**Input:**
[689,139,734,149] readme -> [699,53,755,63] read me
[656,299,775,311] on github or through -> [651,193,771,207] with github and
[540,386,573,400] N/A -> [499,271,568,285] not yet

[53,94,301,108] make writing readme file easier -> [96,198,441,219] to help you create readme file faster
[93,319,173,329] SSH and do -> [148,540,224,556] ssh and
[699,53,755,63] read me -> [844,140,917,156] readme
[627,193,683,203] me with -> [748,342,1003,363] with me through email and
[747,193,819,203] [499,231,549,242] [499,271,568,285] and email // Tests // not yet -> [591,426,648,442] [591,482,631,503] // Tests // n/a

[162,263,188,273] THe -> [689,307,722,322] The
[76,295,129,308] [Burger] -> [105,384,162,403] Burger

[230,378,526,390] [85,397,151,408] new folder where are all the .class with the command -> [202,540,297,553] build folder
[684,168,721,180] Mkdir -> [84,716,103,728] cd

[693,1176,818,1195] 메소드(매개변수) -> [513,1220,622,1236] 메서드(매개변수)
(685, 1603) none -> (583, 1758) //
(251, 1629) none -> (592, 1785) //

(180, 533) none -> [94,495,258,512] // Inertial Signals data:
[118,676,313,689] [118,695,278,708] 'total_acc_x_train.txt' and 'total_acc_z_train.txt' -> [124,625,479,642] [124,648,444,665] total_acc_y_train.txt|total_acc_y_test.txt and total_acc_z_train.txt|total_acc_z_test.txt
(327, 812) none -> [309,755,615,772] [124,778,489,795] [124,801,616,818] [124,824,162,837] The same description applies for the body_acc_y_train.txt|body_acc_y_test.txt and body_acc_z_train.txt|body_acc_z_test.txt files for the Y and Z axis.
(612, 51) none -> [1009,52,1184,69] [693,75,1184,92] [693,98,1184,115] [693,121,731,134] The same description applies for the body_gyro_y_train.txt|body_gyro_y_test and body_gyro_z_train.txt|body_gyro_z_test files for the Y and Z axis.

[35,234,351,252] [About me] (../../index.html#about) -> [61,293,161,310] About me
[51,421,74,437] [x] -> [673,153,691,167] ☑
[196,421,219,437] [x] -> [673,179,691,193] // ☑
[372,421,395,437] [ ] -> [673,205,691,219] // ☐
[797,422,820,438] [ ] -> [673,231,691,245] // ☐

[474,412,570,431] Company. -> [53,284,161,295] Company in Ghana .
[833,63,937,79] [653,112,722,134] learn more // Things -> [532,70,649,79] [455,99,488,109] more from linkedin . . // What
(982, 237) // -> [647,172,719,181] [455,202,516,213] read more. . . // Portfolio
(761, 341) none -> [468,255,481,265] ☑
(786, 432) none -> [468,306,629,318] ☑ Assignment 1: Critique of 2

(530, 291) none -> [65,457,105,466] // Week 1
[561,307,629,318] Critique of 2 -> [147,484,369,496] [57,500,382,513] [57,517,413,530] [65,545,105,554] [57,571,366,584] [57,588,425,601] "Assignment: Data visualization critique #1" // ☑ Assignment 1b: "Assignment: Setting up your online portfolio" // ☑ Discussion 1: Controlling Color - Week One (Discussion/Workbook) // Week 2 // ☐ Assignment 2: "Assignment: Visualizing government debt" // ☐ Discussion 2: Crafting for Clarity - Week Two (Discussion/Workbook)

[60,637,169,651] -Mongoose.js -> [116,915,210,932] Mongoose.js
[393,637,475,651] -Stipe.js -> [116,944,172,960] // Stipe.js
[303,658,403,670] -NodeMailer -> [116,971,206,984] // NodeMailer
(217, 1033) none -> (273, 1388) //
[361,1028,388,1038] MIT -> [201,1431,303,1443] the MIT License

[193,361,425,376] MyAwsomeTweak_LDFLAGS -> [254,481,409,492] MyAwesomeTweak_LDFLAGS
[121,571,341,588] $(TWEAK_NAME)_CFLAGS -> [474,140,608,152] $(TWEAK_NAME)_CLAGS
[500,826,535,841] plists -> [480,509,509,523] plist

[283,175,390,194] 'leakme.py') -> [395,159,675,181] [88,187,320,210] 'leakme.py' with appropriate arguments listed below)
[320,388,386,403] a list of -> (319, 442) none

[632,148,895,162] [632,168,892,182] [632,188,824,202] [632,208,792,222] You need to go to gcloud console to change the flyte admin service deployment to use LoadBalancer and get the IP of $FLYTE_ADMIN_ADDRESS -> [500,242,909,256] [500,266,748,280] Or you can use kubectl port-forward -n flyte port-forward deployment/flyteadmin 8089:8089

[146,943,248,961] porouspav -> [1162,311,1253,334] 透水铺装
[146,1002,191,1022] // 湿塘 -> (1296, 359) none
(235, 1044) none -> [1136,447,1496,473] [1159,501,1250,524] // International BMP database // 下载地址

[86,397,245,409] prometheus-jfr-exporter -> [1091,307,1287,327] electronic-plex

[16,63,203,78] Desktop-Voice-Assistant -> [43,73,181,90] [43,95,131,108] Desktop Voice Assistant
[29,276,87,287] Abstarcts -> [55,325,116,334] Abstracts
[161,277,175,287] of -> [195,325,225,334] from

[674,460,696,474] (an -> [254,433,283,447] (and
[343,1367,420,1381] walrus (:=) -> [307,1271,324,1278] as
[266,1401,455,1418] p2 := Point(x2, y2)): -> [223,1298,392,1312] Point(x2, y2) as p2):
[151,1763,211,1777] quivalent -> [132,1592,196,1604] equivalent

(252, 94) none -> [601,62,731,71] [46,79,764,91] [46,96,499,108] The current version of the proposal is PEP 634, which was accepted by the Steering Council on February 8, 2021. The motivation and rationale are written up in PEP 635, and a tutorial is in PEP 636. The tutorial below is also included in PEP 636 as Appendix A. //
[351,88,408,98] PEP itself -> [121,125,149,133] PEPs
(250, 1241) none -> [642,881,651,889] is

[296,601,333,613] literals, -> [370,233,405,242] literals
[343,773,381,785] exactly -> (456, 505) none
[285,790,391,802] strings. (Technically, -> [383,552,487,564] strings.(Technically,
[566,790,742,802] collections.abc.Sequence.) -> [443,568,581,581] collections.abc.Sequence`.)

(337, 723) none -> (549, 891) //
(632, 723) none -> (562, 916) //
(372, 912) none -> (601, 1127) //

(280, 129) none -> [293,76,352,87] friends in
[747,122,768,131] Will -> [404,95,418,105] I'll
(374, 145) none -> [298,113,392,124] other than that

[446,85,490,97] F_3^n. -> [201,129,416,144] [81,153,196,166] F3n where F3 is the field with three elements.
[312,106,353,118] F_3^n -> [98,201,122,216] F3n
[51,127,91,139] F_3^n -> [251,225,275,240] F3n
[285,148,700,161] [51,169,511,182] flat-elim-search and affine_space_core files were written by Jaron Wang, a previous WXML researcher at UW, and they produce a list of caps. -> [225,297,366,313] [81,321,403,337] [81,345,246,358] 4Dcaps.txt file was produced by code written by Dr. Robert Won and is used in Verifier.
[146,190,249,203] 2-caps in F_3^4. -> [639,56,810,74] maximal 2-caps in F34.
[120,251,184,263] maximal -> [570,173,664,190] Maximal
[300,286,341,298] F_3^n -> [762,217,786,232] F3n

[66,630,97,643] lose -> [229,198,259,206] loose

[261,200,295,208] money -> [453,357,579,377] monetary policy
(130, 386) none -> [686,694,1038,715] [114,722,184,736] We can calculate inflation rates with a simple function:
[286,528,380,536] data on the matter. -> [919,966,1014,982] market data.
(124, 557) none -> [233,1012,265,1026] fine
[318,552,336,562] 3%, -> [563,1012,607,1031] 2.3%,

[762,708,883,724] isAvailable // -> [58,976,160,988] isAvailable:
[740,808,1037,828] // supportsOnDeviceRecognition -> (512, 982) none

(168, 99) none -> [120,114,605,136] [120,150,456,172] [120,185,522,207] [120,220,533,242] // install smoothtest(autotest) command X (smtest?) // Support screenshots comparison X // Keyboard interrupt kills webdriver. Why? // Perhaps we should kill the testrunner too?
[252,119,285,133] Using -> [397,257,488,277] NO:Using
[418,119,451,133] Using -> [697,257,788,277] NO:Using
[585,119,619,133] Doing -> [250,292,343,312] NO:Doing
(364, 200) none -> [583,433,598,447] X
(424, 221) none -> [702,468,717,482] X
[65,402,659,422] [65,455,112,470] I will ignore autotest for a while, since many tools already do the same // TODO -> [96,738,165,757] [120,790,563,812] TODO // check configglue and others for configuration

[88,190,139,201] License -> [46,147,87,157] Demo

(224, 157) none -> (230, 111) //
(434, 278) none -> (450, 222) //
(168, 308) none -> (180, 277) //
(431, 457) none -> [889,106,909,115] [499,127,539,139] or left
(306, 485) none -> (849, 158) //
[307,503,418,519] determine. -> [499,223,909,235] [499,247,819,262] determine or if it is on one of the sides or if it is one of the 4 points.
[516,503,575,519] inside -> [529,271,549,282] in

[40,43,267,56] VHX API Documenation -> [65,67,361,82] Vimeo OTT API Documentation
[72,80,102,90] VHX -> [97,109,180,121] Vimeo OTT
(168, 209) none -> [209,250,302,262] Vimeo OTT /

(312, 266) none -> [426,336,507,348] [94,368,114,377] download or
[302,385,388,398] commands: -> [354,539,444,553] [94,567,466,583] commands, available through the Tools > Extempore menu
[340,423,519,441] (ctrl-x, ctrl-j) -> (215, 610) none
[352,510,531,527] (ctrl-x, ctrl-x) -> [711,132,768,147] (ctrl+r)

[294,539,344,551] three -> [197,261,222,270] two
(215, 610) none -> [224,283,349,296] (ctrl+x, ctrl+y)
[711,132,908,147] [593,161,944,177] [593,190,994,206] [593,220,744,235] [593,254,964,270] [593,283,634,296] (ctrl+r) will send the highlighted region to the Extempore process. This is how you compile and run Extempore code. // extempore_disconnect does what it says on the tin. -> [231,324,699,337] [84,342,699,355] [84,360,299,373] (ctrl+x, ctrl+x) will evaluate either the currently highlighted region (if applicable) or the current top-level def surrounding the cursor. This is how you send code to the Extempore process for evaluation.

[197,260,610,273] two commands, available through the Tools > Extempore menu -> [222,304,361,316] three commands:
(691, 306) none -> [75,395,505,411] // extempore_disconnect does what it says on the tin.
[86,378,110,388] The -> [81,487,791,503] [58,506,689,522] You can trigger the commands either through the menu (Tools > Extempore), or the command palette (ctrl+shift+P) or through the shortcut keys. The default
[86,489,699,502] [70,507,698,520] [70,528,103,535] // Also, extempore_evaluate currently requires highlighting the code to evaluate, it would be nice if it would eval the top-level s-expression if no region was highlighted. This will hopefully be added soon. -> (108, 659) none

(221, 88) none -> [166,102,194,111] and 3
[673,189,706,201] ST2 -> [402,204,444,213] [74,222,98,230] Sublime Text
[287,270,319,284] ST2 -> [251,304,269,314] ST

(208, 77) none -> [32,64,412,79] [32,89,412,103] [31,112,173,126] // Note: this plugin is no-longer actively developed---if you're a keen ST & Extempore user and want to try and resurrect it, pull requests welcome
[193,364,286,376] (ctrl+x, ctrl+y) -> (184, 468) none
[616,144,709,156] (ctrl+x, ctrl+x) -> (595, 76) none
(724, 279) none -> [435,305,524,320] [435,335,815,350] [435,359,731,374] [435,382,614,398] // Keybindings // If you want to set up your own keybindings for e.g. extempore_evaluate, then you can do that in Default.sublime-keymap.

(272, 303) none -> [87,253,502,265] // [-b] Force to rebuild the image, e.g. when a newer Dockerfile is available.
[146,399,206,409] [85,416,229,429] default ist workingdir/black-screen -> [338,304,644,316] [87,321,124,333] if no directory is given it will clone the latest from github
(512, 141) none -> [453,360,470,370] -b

**What is required:**
Start at the line containing "(221, 88) none -> [166,102,194,111] and 3" and print each line exactly until the listing ends, keeping the final line too.

**Response box:**
(221, 88) none -> [166,102,194,111] and 3
[673,189,706,201] ST2 -> [402,204,444,213] [74,222,98,230] Sublime Text
[287,270,319,284] ST2 -> [251,304,269,314] ST

(208, 77) none -> [32,64,412,79] [32,89,412,103] [31,112,173,126] // Note: this plugin is no-longer actively developed---if you're a keen ST & Extempore user and want to try and resurrect it, pull requests welcome
[193,364,286,376] (ctrl+x, ctrl+y) -> (184, 468) none
[616,144,709,156] (ctrl+x, ctrl+x) -> (595, 76) none
(724, 279) none -> [435,305,524,320] [435,335,815,350] [435,359,731,374] [435,382,614,398] // Keybindings // If you want to set up your own keybindings for e.g. extempore_evaluate, then you can do that in Default.sublime-keymap.

(272, 303) none -> [87,253,502,265] // [-b] Force to rebuild the image, e.g. when a newer Dockerfile is available.
[146,399,206,409] [85,416,229,429] default ist workingdir/black-screen -> [338,304,644,316] [87,321,124,333] if no directory is given it will clone the latest from github
(512, 141) none -> [453,360,470,370] -b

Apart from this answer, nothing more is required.